George Whitesides, CEO of Virgin Galactic, told an aerospace group in Los Angeles recently that test flights of its WhiteKnightTwo/SpaceShipTwo combination are continuing apace. So far, the suborbital spaceship has only been tested in glider mode, but rocket-powered flights are expected to begin this summer. VG hopes to begin commercial suborbital flights from Spaceport America in New Mexico next year.

VG is also contemplating the farther future. Whitesides said the company's technology will at some point allow point-to-point travel which would theoretically allow people to reach any point on Earth within an hour. He also said VG is looking at orbital capability. For now, however, the focus is on getting the suborbital business up and flying.

Friday, February 3, 2012

Iranian Satellite Launch

Iran announced it launched a 110-pound Earth observation satellite into orbit earlier today. The satellite is to fly a two month mission.

Iran has said it plans to put a man on the Moon by 2025, but many nations are concerned Iran's space effort is a cover for developing rockets that can deliver nuclear warheads. Given that-- and given recent talk of tough international economic sanctions against Iran because of its nuclear program, speculation that Israel may soon attack Iran's nuclear facilities, and reports that the U. S. has developed a bomb capable of destroying even hardened, underground installations-- an Iranian rocket launch at this precise moment is, to say the least, interesting.

Thursday, February 2, 2012

Possible Abode Of Life Found

Astronomers have discovered an exoplanet a mere 22 light years away that is the strongest candidate yet found to be the home of life.

The world is a so-called super-Earth, with 4.5 times the mass of Earth, and orbits a red dwarf. Astronomers hadn't expected to find such worlds around such tiny stars.

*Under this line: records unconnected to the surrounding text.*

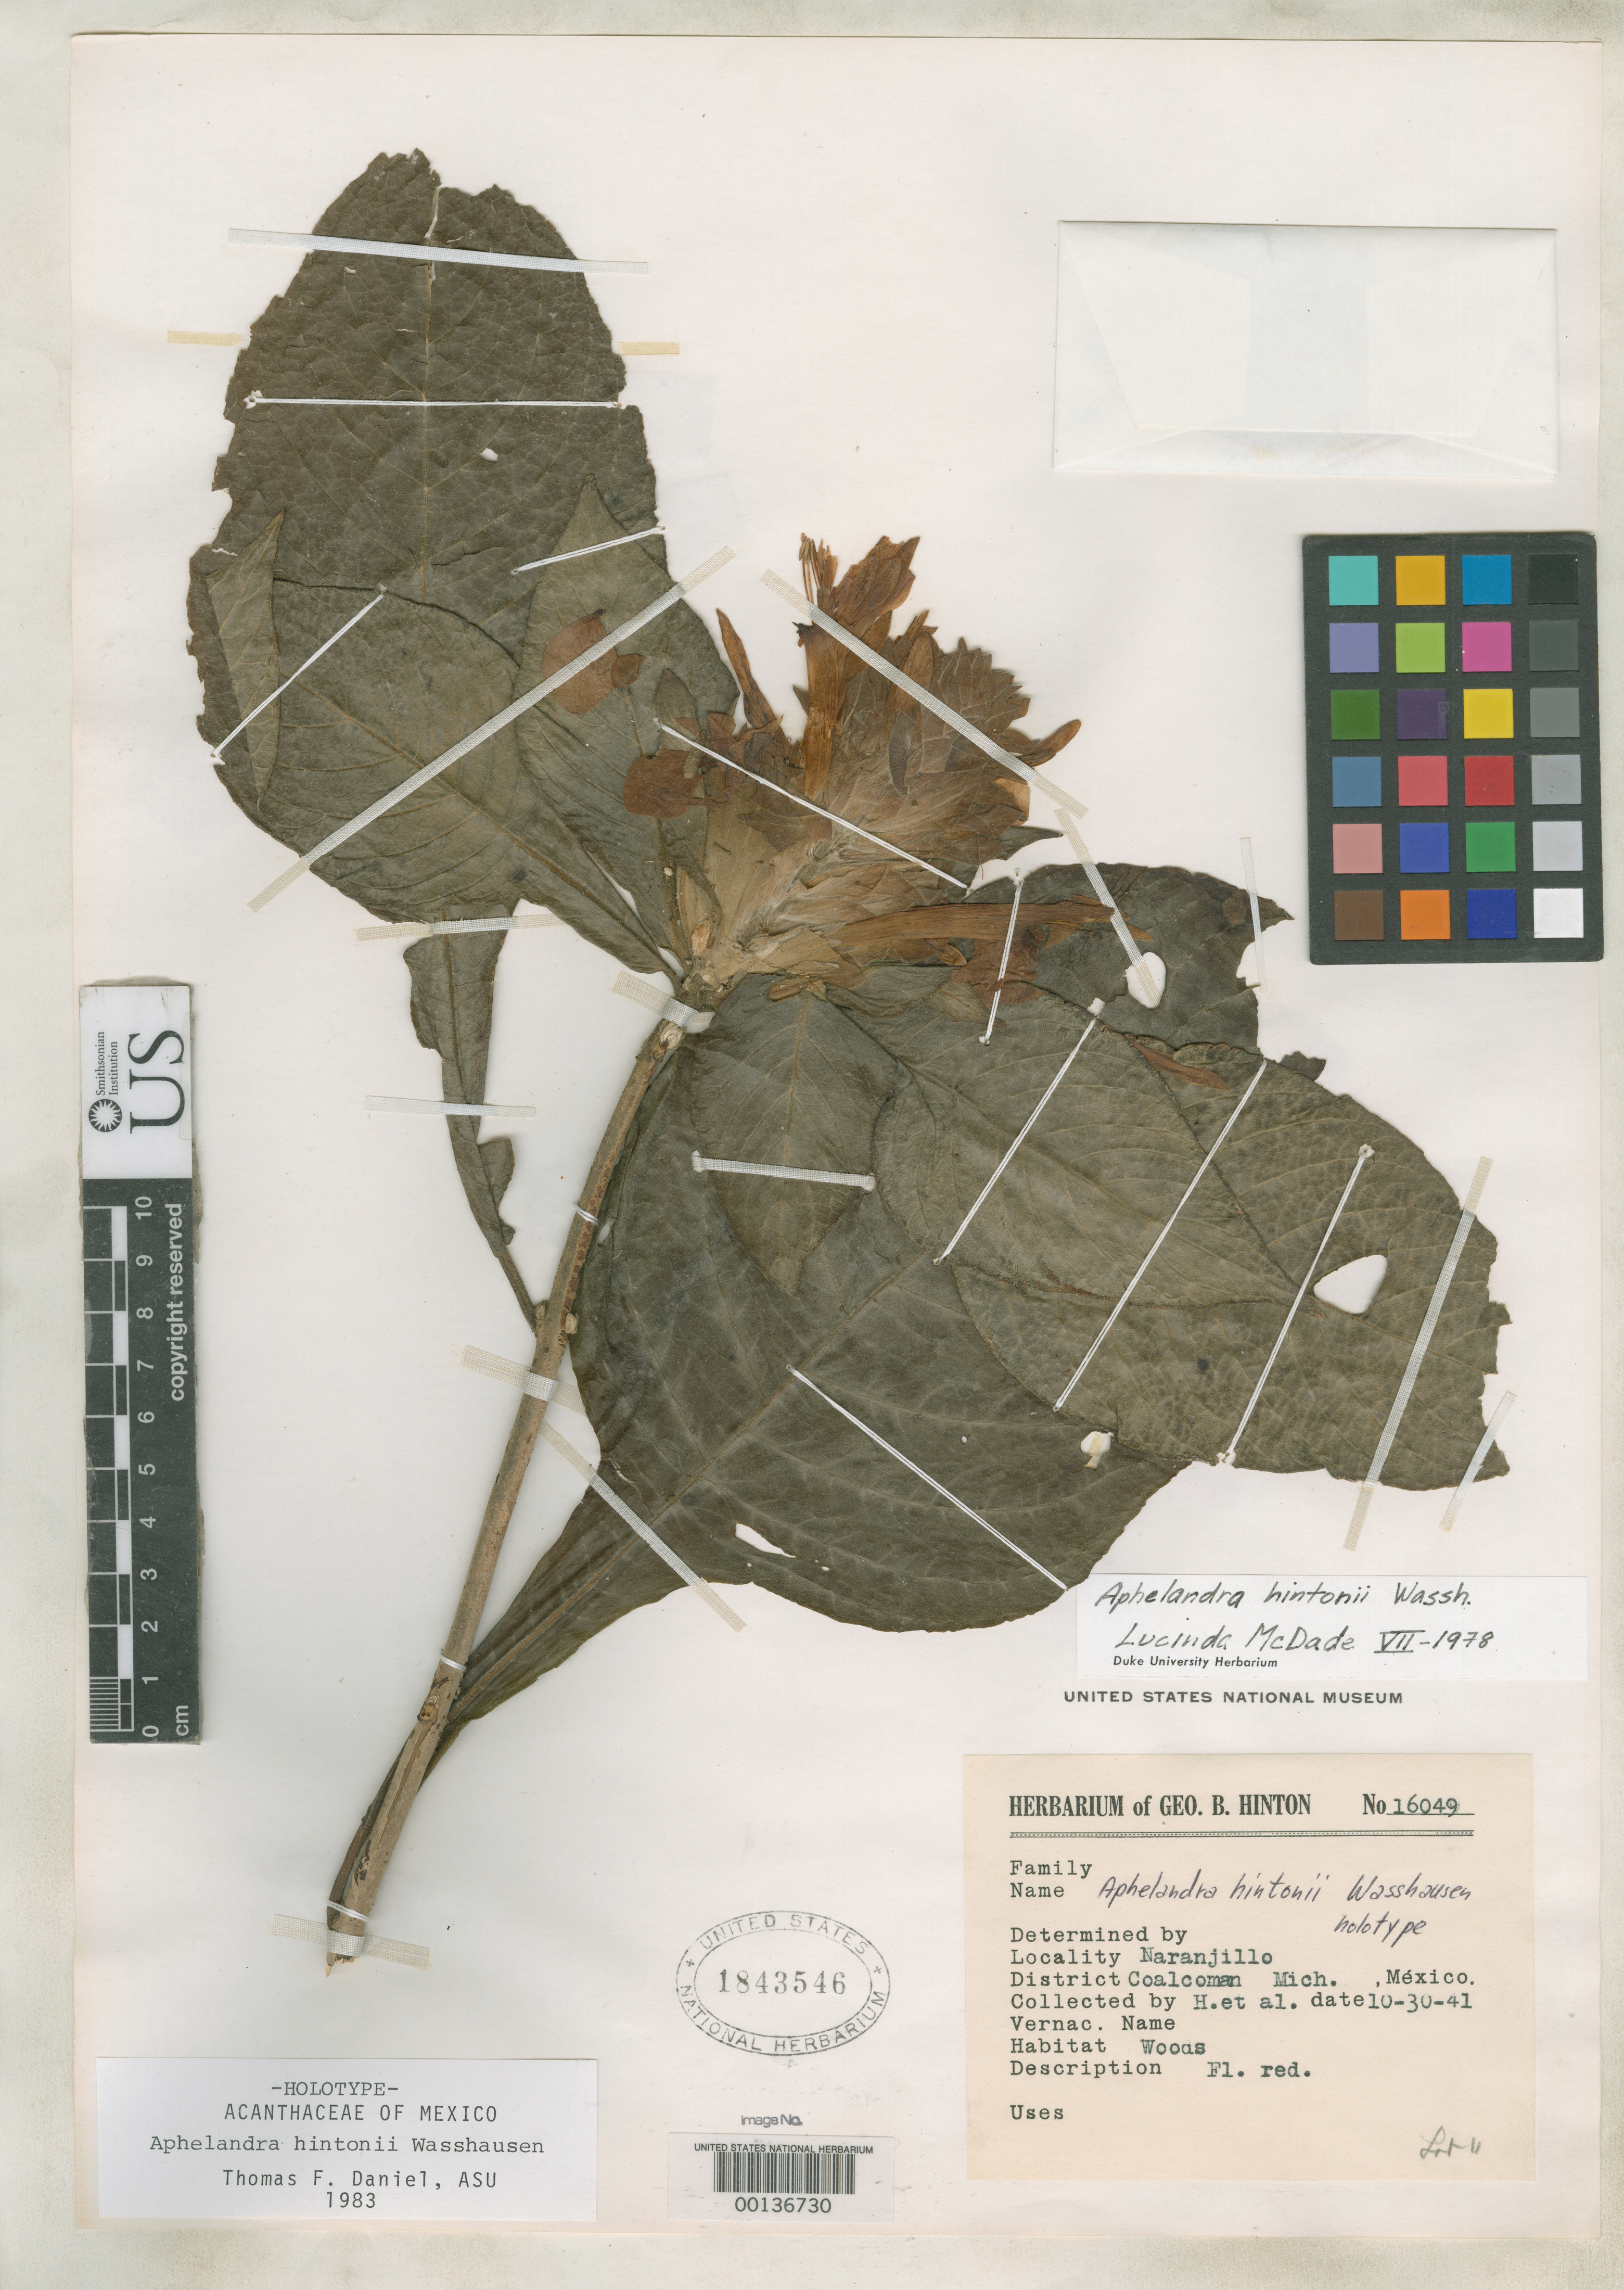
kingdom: Plantae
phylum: Tracheophyta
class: Magnoliopsida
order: Lamiales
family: Acanthaceae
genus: Aphelandra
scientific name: Aphelandra hintonii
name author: Wassh.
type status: Holotype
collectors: G. B. Hinton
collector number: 16049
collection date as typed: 30 Sep 1941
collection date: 1941-09-30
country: Mexico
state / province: Michoacán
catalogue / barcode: US 1843546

Further, this planet orbits firmly within its star's habitable zone, which means liquid water can exist on its surface. Scientists go on the assumption that where liquid water exists, life can exist.

Another surprise-- the host star is part of a triple-star system. Astronomers have generally doubted planets could maintain stable orbits over the long term in multiple star systems. Once again, Nature is showing us that the possibilities for life in the cosmos are broader than we imagined.

Wednesday, February 1, 2012

Columbia Aftershocks

Nine years ago today, space shuttle Columbia was torn apart during re-entry. It has always been clear that launch and re-entry were the two most dangerous elements of a manned spaceflight, but somehow losing Columbia was a particular shock.

The accident led to fundamental changes. The Bush administration undertook a high level review of NASA's manned spaceflight effort and decided to end the shuttle program, replacing it with Constellation, a capsule-based program that would establish a manned lunar base and go on to put astronauts on Mars. Constellation was underfunded, however, and the Obama administration canceled it.

Current U. S. manned space policy focuses on building a technological infrastructure that will support deep space missions and a broad, permanent move into space. If a Republican wins the White House this year, that policy will likely be replaced, with Newt Gingrich pushing fundamental change and aggressive goals. while Mitt Romney seems interested in putting his own stamp on the space program.

All that began with a fireball in the skies over Texas.